めっちゃかわいい子が白いシャツの胸元から水色のレースのブラをチラチラと覗かせる。つけまつげを外し、ルージュを落とし、シャツを脱ぎ、ブラを外すと……。そこにあったはずの谷間が……。あれっ?! っていうやつ。こんなの日本じゃぜったい無理だ。進んでるなぁ、タイ。
< >

●急ぐ心がくじかれるバンコク

夕方、バンコクのホテルに到着し、夕食に出かけるまでに一時間ほど休憩時間があるというので、ホテルの無料Wi-Fiの接続テストをして、ツイッターで到着報告でもしておこうかとスクールバッグを開くと、あれ? ない! パソコンがないぞ! あ゛ー、やっちまったー! 頭の中で時間が巻き戻る。

前日、6月18日(木)の朝、デジクリ原稿を入稿した。シンガポールのレポートである。夜、プチ達成感を肴に一杯飲みたい気分ではあった。けど、無理。翌日は会社を休んでタイへ向かうことになっているが、まだ準備にまったく手がついていない。スネ毛を剃ったり、ヒゲで三つ編みを編んだり、いろいろやることがある。

翌6月19日(金)は、11:00am 成田発のタイ国際航空の飛行機に乗るために、7:58am 日暮里駅発の京成スカイライナーに乗り、8:41am に成田空港駅に到着した。出国手続きを通過して搭乗ゲートに着くと、ここまで来ればもう安心とばかりに、近くにある「カフェ & バー アビオン」に入り、ピザと赤ワインをグラスで注文。前日飲めなかったもやもやを解消すべく、朝っぱらから飲んでしまった。

窓向きの席に座ると真正面に滑走路があり、目の前から飛行機が次々と離陸していく。よしときゃいいものを、もう一杯。注文したら、今度は大サービスですとか言いながら、なみなみと注がれちゃった。二杯分はあるぞ。10:30am の搭乗開始まで10分しかないぞ。がーっと流し込む。

搭乗待ち列に並んでいる五木あきらさんに会ったとき、私はそうとう赤い顔をしていたらしい。搭乗すると、タイ国際航空のフライトアテンダントの方々は坊さんみたいな衣装をまとっている。かっこいい!

一人が "Nice dress! I love it!" と話しかけてくるので、調子よく "You, too!" などと返すこの酔っ払い女子高生オヤジ。
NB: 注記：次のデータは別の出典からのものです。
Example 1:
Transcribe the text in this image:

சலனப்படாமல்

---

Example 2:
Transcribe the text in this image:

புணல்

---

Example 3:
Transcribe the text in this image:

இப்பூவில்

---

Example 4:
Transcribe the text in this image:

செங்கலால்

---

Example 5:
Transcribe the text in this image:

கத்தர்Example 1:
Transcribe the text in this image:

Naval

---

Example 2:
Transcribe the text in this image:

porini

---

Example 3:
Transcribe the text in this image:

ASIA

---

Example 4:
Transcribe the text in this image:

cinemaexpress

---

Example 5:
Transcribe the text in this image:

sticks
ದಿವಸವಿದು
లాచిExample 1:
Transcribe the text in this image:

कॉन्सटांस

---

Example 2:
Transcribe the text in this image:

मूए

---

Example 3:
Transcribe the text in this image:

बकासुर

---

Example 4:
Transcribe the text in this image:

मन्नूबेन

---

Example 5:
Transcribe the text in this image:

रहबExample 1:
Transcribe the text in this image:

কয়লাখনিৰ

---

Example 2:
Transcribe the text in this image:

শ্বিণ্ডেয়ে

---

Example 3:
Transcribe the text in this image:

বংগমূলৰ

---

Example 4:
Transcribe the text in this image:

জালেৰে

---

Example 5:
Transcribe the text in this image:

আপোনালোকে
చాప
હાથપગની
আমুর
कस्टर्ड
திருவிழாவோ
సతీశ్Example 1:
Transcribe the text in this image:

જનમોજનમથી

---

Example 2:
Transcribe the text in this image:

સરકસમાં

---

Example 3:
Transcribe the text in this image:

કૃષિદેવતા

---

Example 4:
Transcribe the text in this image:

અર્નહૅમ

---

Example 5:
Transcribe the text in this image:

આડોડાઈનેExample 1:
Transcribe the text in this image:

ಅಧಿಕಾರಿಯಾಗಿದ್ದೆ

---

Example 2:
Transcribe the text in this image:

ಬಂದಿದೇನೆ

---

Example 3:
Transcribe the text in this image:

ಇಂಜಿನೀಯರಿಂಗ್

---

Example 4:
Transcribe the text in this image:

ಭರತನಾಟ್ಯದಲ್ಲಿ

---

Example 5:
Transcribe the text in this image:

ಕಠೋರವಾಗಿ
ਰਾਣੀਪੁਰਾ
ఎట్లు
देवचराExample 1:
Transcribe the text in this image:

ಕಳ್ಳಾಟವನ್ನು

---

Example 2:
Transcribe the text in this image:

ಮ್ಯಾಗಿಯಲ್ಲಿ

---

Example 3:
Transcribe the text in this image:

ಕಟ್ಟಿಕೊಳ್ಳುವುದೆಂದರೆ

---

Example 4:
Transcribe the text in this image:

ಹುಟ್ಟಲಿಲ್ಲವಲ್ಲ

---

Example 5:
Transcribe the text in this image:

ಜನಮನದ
パスポートと搭乗券とメモ帳とボールペンと『地球の歩き方 バンコク』とパソコンとを取り出して、座席の前や下に置き、スクールバッグを頭上に収納した。即、寝る。足もとに置いたけど使わなかったパソコンの存在を、降りるときにはすっかり忘れてた。ふんがー、やっちまった。
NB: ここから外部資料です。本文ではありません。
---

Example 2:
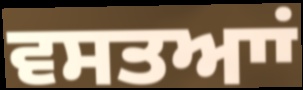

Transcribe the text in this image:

ਵਸਤਆਾਂ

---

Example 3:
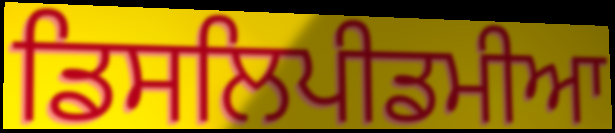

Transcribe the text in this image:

ਡਿਸਲਿਪੀਡਮੀਆ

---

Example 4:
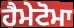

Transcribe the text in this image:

ਹੈਮੇਟੋਮਾ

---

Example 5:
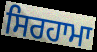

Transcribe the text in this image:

ਸਿਰਹਾਮਾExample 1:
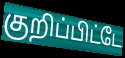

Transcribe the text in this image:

குறிப்பிட்டே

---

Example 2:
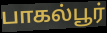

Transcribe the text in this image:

பாகல்பூர்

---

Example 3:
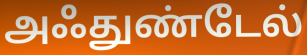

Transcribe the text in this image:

அஃதுண்டேல்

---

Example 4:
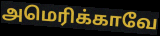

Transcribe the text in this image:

அமெரிக்காவே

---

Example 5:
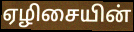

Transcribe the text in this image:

ஏழிசையின்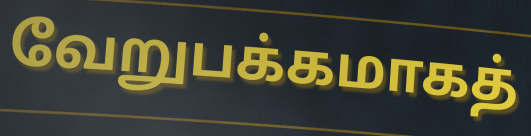
வேறுபக்கமாகத்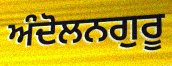
ਅੰਦੋਲਨਗੁਰੂ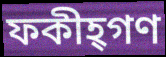
ফকীহ্গণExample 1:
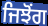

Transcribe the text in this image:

ਜਿਝੋਂਗ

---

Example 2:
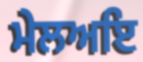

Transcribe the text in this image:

ਮੇਲਅਇ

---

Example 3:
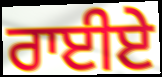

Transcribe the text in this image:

ਰਾਈਏ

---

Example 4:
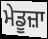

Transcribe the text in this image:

ਮੇਡੂਜ਼ਾ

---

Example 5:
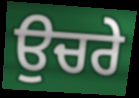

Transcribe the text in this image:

ਉਚਰੇ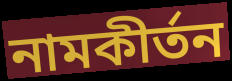
নামকীর্তনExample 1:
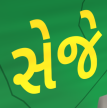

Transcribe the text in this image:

સેજે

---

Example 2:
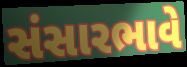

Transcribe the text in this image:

સંસારભાવે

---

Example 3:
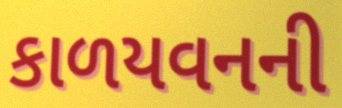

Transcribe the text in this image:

કાળયવનની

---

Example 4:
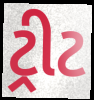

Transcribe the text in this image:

ટ્રીટ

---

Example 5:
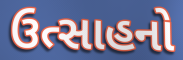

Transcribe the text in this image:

ઉત્સાહનો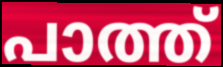
പാത്ത്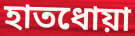
হাতধোয়া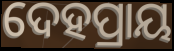
ଦେହପ୍ରାୟ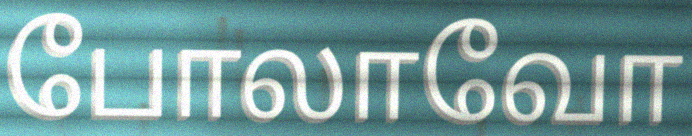
போலாவோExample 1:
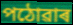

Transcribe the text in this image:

পঠোৱাৰ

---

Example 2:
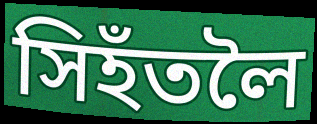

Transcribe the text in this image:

সিহঁতলৈ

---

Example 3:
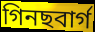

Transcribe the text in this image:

গিনছবাৰ্গ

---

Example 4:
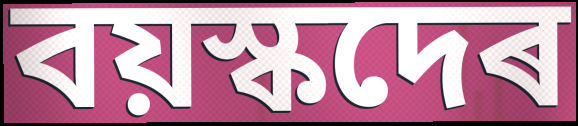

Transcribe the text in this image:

বয়স্কদেৰ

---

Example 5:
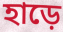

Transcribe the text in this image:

হাড়ে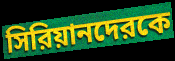
সিরিয়ানদেরকে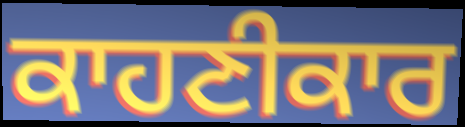
ਕਾਹਣੀਕਾਰ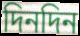
দিনদিন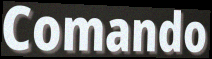
ComandoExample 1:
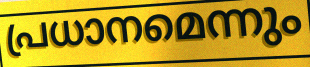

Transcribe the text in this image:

പ്രധാനമെന്നും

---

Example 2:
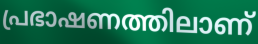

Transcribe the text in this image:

പ്രഭാഷണത്തിലാണ്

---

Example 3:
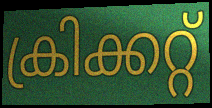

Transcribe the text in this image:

ക്രിക്കറ്റ്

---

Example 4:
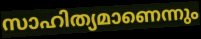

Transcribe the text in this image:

സാഹിത്യമാണെന്നും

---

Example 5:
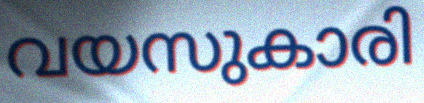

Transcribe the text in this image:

വയസുകാരിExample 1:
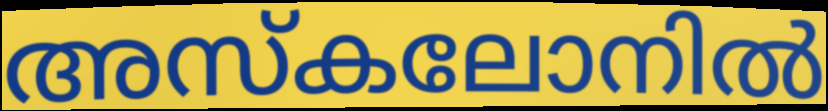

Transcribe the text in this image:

അസ്കലോനിൽ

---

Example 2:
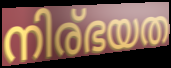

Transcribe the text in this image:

നിര്ഭയത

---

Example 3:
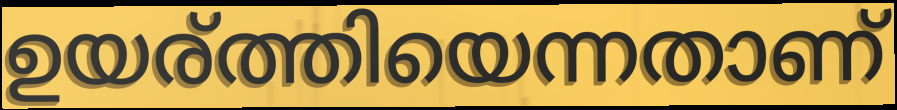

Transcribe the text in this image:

ഉയര്ത്തിയെന്നതാണ്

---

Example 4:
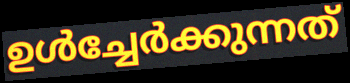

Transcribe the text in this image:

ഉൾച്ചേർക്കുന്നത്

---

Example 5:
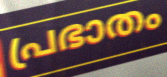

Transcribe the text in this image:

പ്രഭാതംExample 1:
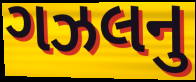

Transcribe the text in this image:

ગઝલનુ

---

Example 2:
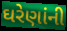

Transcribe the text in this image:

ઘરેણાંની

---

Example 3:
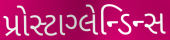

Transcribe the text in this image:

પ્રોસ્ટાગ્લેન્ડિન્સ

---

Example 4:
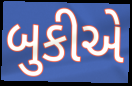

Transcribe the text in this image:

બુકીએ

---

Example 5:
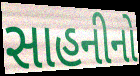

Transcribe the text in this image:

સાહનીનોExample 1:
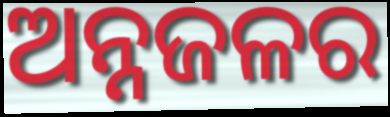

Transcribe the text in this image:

ଅନ୍ନଜଳର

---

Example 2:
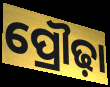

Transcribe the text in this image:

ପ୍ରୌଢ଼ା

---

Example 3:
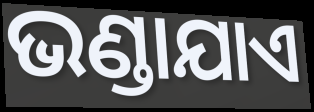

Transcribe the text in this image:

ଭଣ୍ଡାଯାଏ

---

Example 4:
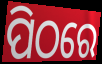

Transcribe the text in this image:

ପିଠରେ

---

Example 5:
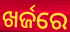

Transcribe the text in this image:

ଖର୍ଜରେ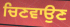
ਚਿਣਵਾਉਣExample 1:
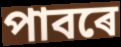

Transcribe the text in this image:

পাবৰে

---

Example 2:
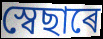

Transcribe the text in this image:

স্বেছাৰে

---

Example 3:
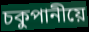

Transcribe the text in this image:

চকুপানীয়ে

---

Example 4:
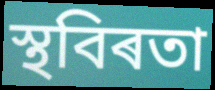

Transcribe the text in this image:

স্থবিৰতা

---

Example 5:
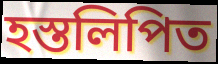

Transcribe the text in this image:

হস্তলিপিত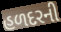
હળદરની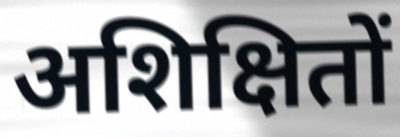
अशिक्षितोंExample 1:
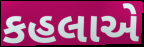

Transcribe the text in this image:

કહલાએ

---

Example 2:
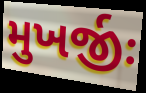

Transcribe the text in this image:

મુખર્જીઃ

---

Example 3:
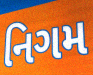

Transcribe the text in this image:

નિગમ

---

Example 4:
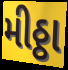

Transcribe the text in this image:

મીઠ્ઠા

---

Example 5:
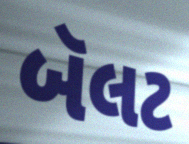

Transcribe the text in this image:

બૅલટ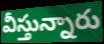
వీస్తున్నారు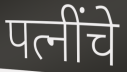
पत्नींचे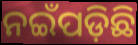
ନଇଁପଡ଼ିଛି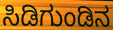
ಸಿಡಿಗುಂಡಿನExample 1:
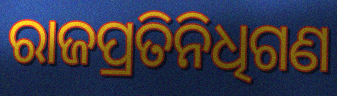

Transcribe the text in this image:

ରାଜପ୍ରତିନିଧିଗଣ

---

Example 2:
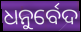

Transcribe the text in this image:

ଧନୁର୍ବେଦ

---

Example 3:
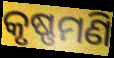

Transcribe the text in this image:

କୃଷ୍ଣମଣି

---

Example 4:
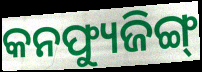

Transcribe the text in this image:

କନଫ୍ୟୁଜିଙ୍ଗ୍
空港でイベント主催者の近藤氏に迎えられ、五木さんと一緒にタクシーに乗り、30分ほどでホテルへ。片道30分なら往復で一時間かといえば、そうはいかないタイの交通事情。

シンガポールとはうって変わって、渋滞がひどいのだ。あっちでもこっちでもぎっちぎち。交通渋滞はバンコクの名物と聞いてもちっともうれしくない。

ホテルまでの道は高速道路を降りるあたりでちょっと混んだくらいで、マシなほうであった。金曜の夜のことで、都心から郊外に向かう反対車線はぎっちぎちなのを見てきた。通訳のミナミさんにお願いして、空港までの往復に同行していただく。
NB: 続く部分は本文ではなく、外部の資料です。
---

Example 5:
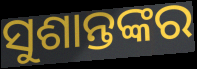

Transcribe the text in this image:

ସୁଶାନ୍ତଙ୍କରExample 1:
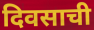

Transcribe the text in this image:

दिवसाची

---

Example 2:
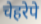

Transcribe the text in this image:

चेहरेपे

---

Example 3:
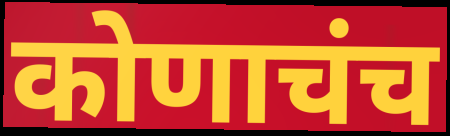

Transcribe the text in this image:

कोणाचंच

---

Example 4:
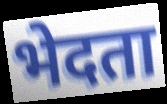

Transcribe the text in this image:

भेदता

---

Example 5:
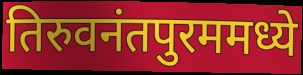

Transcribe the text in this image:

तिरुवनंतपुरममध्येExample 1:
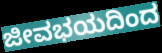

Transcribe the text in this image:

ಜೀವಭಯದಿಂದ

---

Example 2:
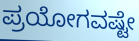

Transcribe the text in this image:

ಪ್ರಯೋಗವಷ್ಟೇ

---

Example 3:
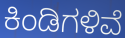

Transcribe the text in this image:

ಕಿಂಡಿಗಳಿವೆ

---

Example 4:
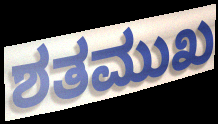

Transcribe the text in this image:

ಶತಮುಖ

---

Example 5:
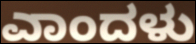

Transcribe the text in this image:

MRT(地下鉄)の Phra Ram9(パラムガオ)駅まで、距離的には徒歩15分ほどで行けるはず。けど、実際には何分かかったのだろう。道行く人が次々に声をかけてきて、一緒に写真を撮っていく。路上で演奏している人や工事している人や、喫茶店でお茶してる人までもが飛び出してきて。なに、この人気。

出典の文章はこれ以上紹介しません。